As you can see, the expression yields results. Here are the results for v0.169.0

------------------------ jsoncons v0.169.0 test output --------------------------------------------
[root@0242845ec171 jsoncons]# ./test.169 "$..bicycle.wheels[?(@.type=='tubular')]" test.json
jsoncons-version: 0.169.0
json:
{
    "store": {
        "bicycle": {
            "color": "red",
            "price": 19.95,
            "wheels": {
                "size_inches": 26,
                "type": "tubular"
            }
        },
        "books": [
            {
                "author": "Nigel Rees",
                "category": "reference",
                "price": 8.95,
                "title": "Sayings of the Century"
            },
            {
                "author": "Evelyn Waugh",
                "category": "fiction",
                "price": 12.99,
                "title": "Sword of Honour"
            }
        ],
        "num_categories": 20,
        "num_items": 1234
    }
}
expr: $..bicycle.wheels[?(@.type=='tubular')]
result: []
length: 0

----------------------------------------------------------------------------------------------

Here's my test program.

#include <string>
#include <fstream>
#include <jsoncons/json.hpp>
#include <jsoncons_ext/jsonpath/json_query.hpp>

using namespace jsoncons;
using namespace jsoncons::jsonpath;

void
test_json_expr(std::string& expr, std::string& in_file)
{
  json j;
  if (in_file.empty()) {
    try
    {
      j = json::parse(R"(
                      {"store":
                      {"book": [
                      {"category": "reference",
                      "author": "Margaret Weis",
                      "title": "Dragonlance Series",
                      "price": 31.96},
                      {"category": "reference",
                      "author": "Brent Weeks",
                      "title": "Night Angel Trilogy",
                      "price": 14.70
                      }]}}
                      )");
    }
    catch (const std::exception& e)
    {
      std::cout << e.what() << std::endl;
    }
  } else {
        std::ifstream is(in_file);
        is >> j;
  }

  std::cout << "json:\n" << pretty_print(j) << std::endl;

  json result1;
  try {
    result1 = json_query(j, expr);
  }
  catch (std::exception &e) {
    std::cout << "json query exception: " << e.what() << "\n";
    std::exit(-1);
  }

  std::cout << "expr: " << expr << std::endl;
  std::cout << "result: " << result1 << std::endl;
  std::cout << "length: " << result1.size() << std::endl;
}

int
main(int argc, char *argv[])
{
  if (argc < 2) {
    std::cout << "Usage: " << argv[0] << "[<expr>]\n";
    std::exit(-1);
  }

  std::string expr;
  if (argc >= 2) {
    expr = std::string(argv[1]);
  }

  std::string in_file;
  if (argc == 3) {
    in_file = std::string(argv[2]);
  }

  std::cout << "jsoncons-version: " << jsoncons::version() << std::endl;
  test_json_expr(expr, in_file);
  std::cout << std::endl;
}

The two versions were tested on two different containers because of the upgrade to the container and compilers etc. Could not build older versions with the newer compiler etc.

v0.169.0:

v0.106.0:

economicseries commented 1 year ago

Different JSONPath implementations have different understandings of applying a filter to an object.

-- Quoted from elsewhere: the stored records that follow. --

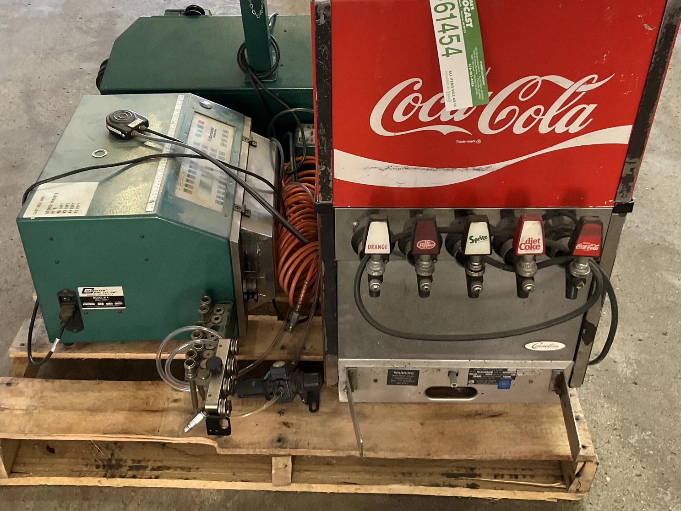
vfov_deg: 36.4
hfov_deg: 47.8
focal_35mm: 39
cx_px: 316
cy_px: 169
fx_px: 767
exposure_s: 1/60
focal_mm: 3
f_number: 1.8
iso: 160
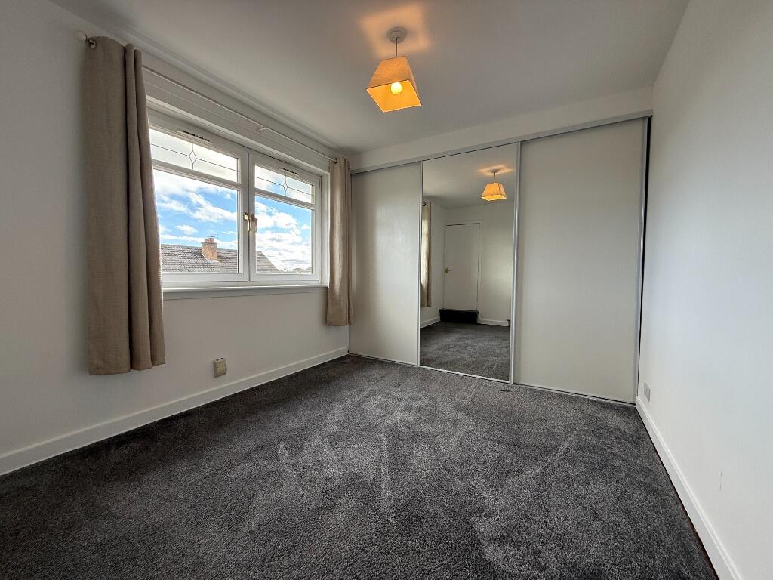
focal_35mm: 14
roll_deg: -0.4
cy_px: 290
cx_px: 386
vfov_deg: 85.7
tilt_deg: -2.4
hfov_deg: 102.1
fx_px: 313
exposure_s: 1/137
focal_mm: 2.22
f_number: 2.2
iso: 64
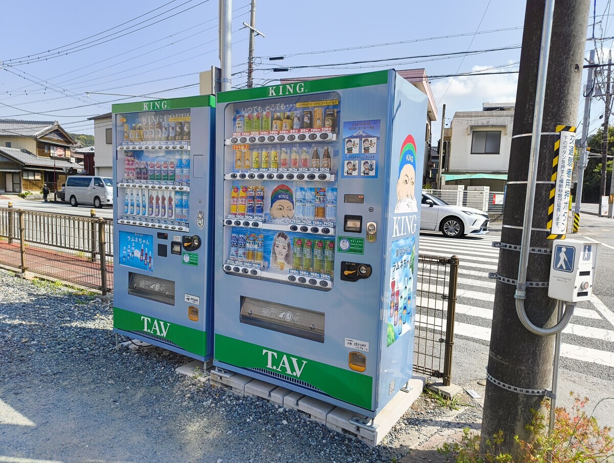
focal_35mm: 24
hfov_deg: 71.5
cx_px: 307
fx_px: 426
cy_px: 232
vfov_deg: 57.0
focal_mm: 5.56
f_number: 1.87
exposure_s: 1/1698
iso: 102
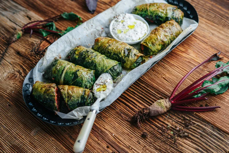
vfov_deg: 27.0
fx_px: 318
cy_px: 76
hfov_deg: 39.6
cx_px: 114
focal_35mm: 50
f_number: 4
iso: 400
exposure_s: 1/250
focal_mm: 50
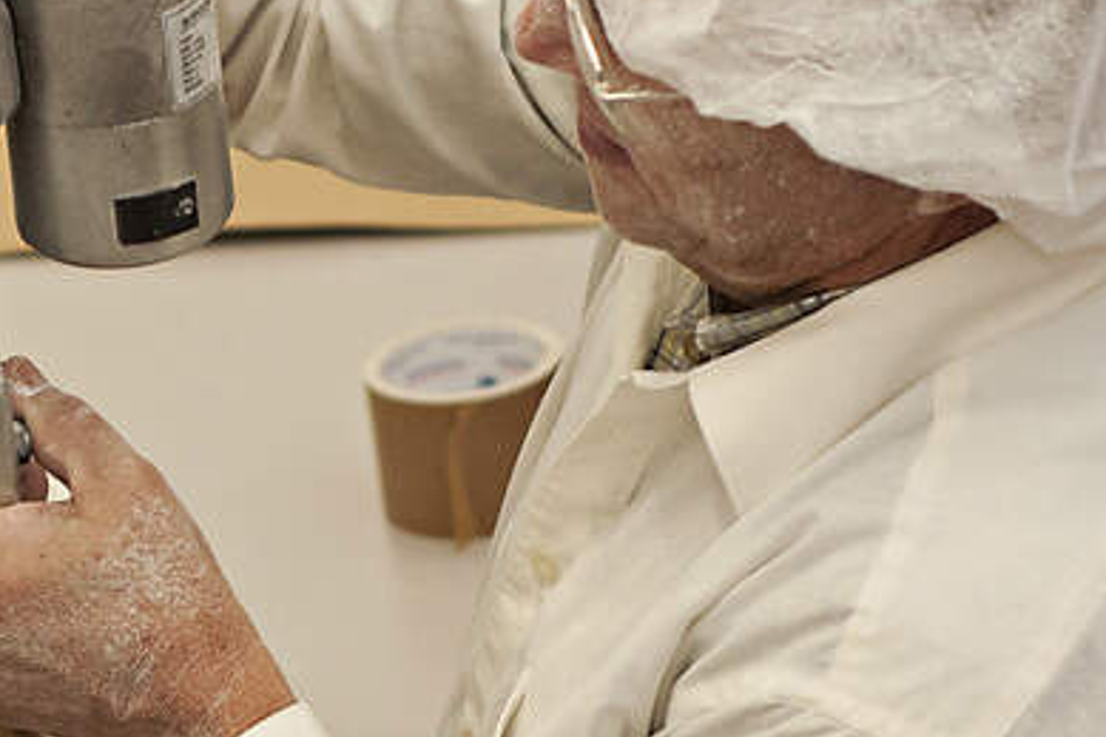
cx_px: -188
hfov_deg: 8.8
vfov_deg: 5.9
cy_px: 622
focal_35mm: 231
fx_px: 7093
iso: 400
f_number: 3.5
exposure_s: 1/125
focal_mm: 50
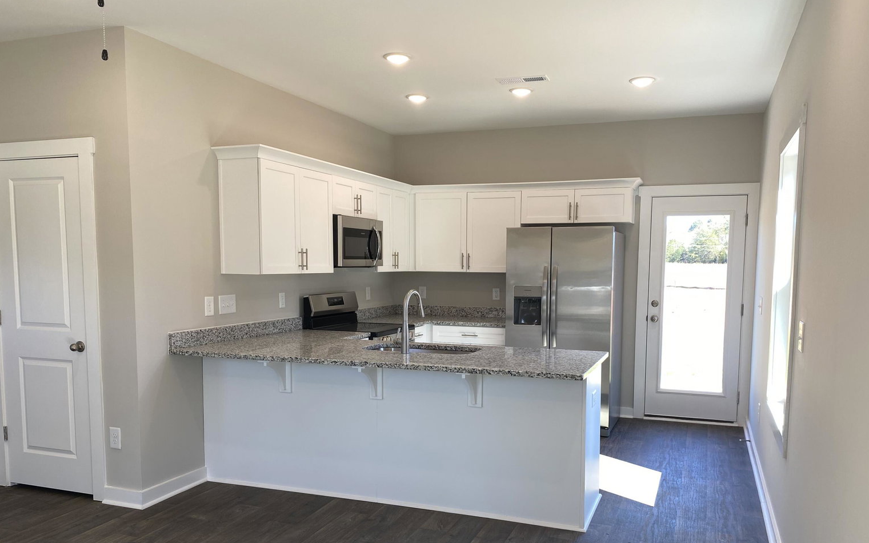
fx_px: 687
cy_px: 336
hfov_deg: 64.6
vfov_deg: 42.8
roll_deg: -0.3
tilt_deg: -7.0
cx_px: 456
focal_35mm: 29
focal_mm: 4.25
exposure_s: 1/120
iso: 32
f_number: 1.8
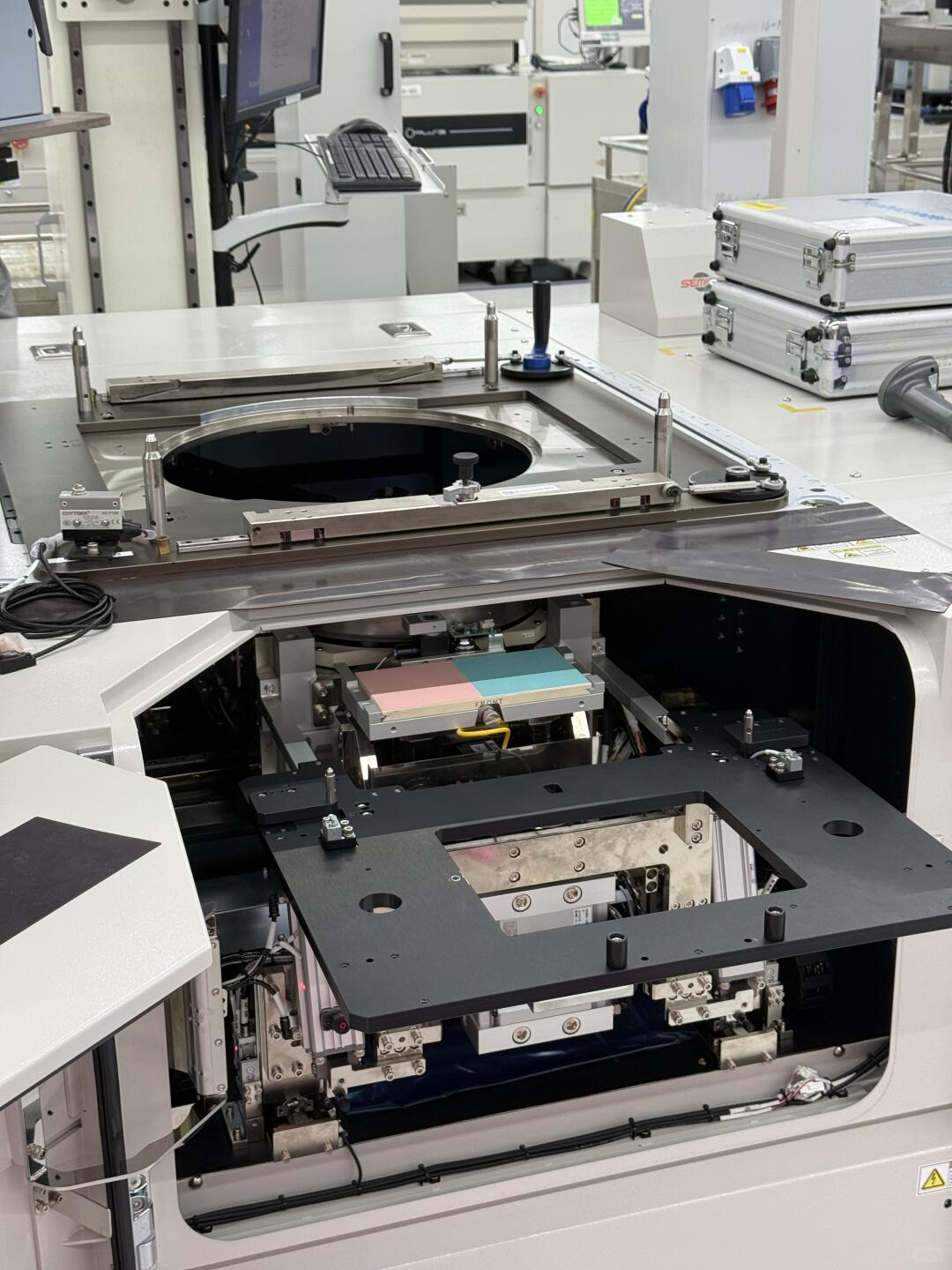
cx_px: 476
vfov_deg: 39.7
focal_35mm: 48
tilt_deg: -19.4
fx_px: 1760
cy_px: 635
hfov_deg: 30.3
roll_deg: +0.0
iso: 100
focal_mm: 6.76
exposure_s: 1/60
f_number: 1.78
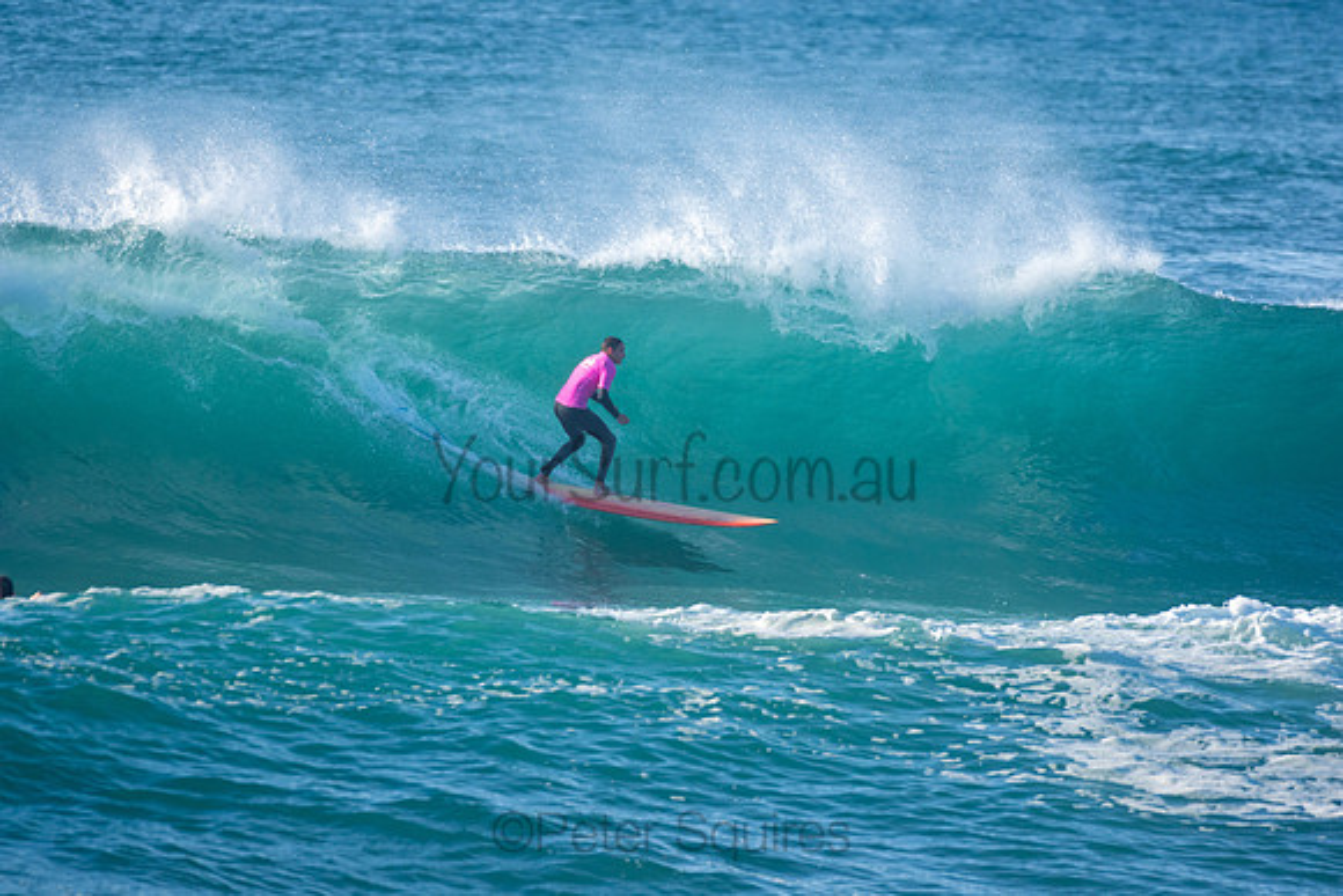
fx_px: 27984
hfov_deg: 2.7
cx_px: 672
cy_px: 448
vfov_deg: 1.8
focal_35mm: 750
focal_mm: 500
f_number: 5.6
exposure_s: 1/1250
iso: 360
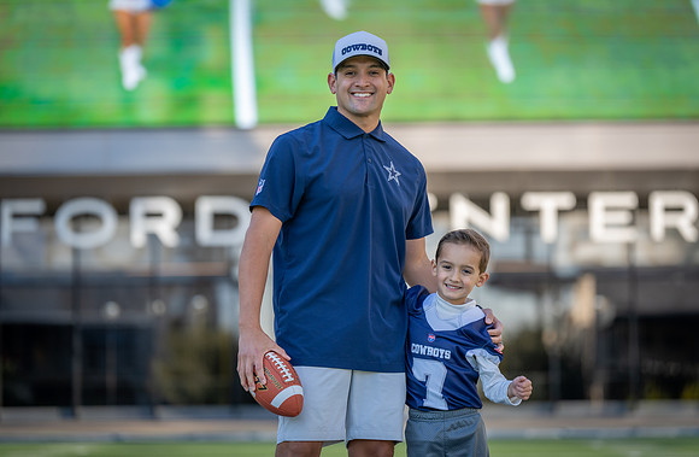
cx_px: 349
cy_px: 225
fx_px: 2716
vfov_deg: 9.6
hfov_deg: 14.7
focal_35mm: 141
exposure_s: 1/640
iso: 125
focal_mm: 139
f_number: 2.8
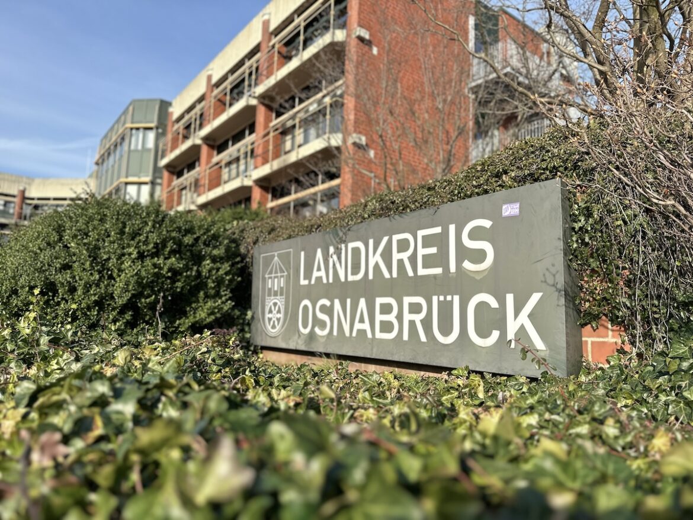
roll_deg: -2.6
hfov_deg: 71.6
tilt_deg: +6.4
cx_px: 346
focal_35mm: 24
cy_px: 260
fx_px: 481
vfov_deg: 56.8
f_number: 1.78
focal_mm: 6.86
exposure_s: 1/3861
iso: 80
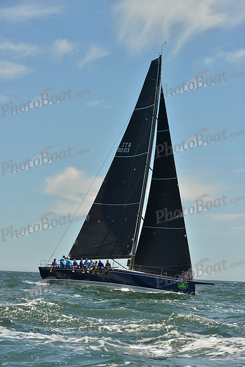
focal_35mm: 98
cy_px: 184
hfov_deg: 14.0
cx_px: 122
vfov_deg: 20.8
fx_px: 1000
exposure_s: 1/1600
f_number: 7.1
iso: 280
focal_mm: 98
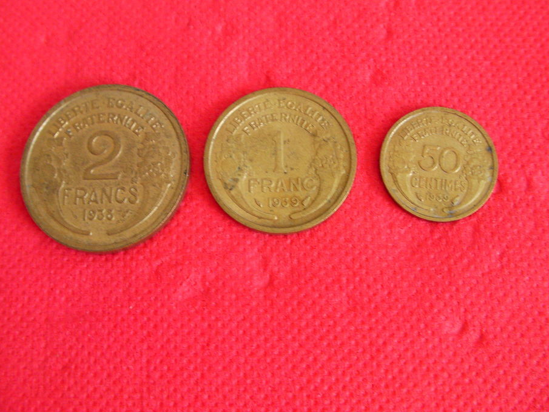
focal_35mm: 42
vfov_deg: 34.3
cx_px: 260
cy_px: 195
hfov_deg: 44.8
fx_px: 666
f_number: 3.5
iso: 131
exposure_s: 1/30
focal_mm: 6.3
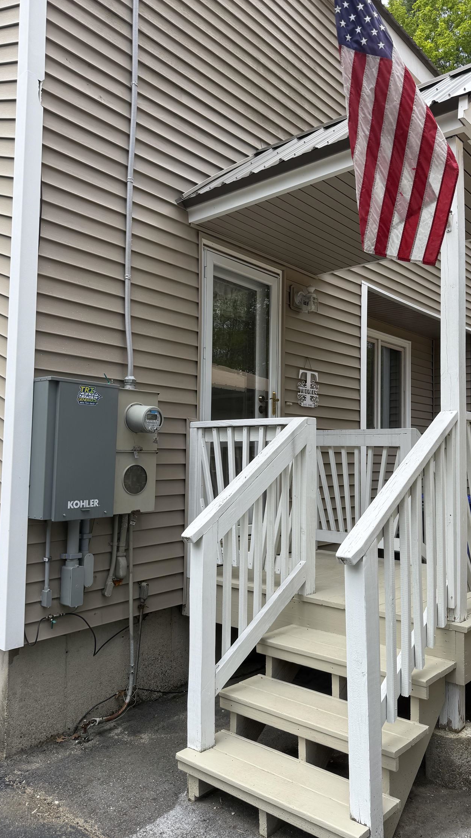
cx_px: 267
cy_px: 421
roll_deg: -0.3
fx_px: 599
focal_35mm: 27
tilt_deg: +3.6
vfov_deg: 69.9
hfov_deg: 42.8
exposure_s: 1/1901
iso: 80
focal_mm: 6.76
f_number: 1.78
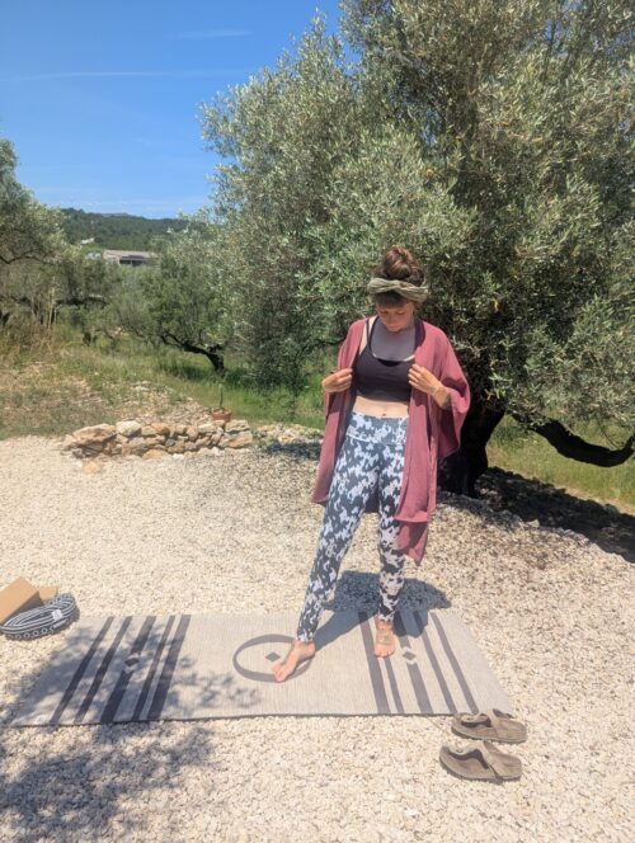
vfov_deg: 71.5
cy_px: 422
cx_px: 318
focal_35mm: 24
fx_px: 586
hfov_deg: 56.9
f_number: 1.85
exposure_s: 1/2632
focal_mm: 6.81
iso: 46
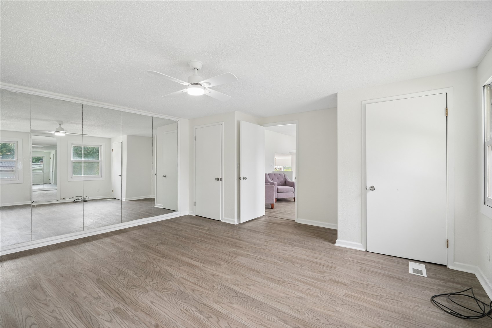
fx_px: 219
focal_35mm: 16
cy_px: 164
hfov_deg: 96.7
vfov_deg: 73.7
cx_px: 246
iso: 400
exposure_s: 1/20
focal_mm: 16
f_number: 10
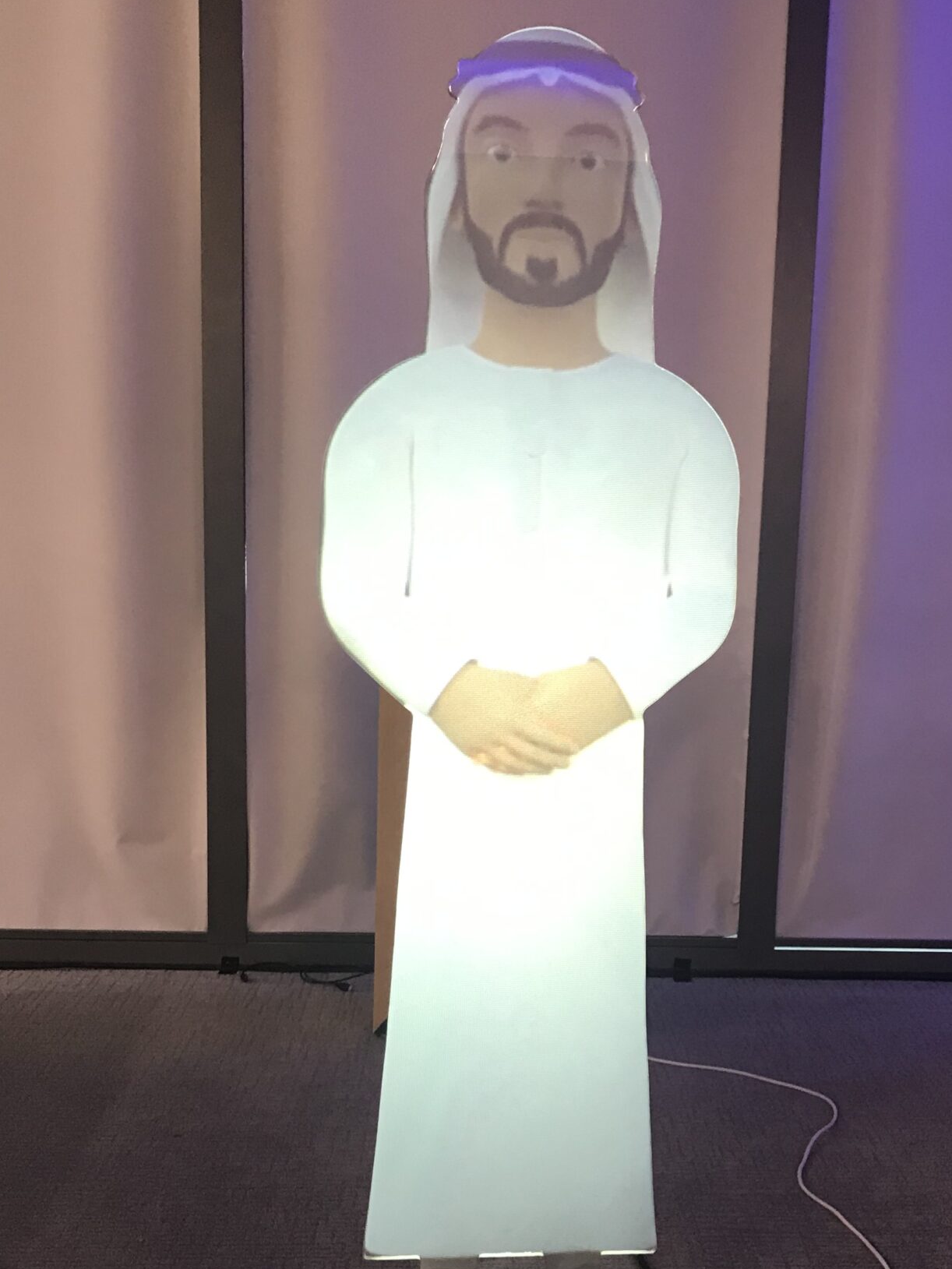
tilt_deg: -10.1
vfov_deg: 42.5
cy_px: 817
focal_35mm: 44
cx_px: 573
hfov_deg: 32.8
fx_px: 1613
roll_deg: -1.8
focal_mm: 3.99
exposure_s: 1/17
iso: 40
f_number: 1.8
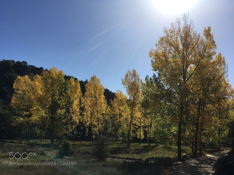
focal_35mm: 29
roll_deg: -2.5
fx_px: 196
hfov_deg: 61.7
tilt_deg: +13.1
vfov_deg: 48.2
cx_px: 117
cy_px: 88
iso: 25
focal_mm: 4.15
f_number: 2.2
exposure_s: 1/3205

(1) Some don't allow it at all, only to arrays (2) Some apply the filter to the object itself (following Jayway, jsoncons did this up until version 0.161.0) (3) Some apply the filter to the value part of the object's name value pairs (jsoncons does this since version 0.161.0.)

For the three websites that you checked, the first exhibits the behavior described in (2), and the second and third exhibit the behavior described in (3).

To make your query work with the second and third websites (and jsoncons since 0.161.0), rewrite it as

$..bicycle[?(@.type == 'tubular')]
dnj12345 commented 1 year ago

ok. Thanks for the clarification.

Not sure if it makes sense to add a note in the documentation.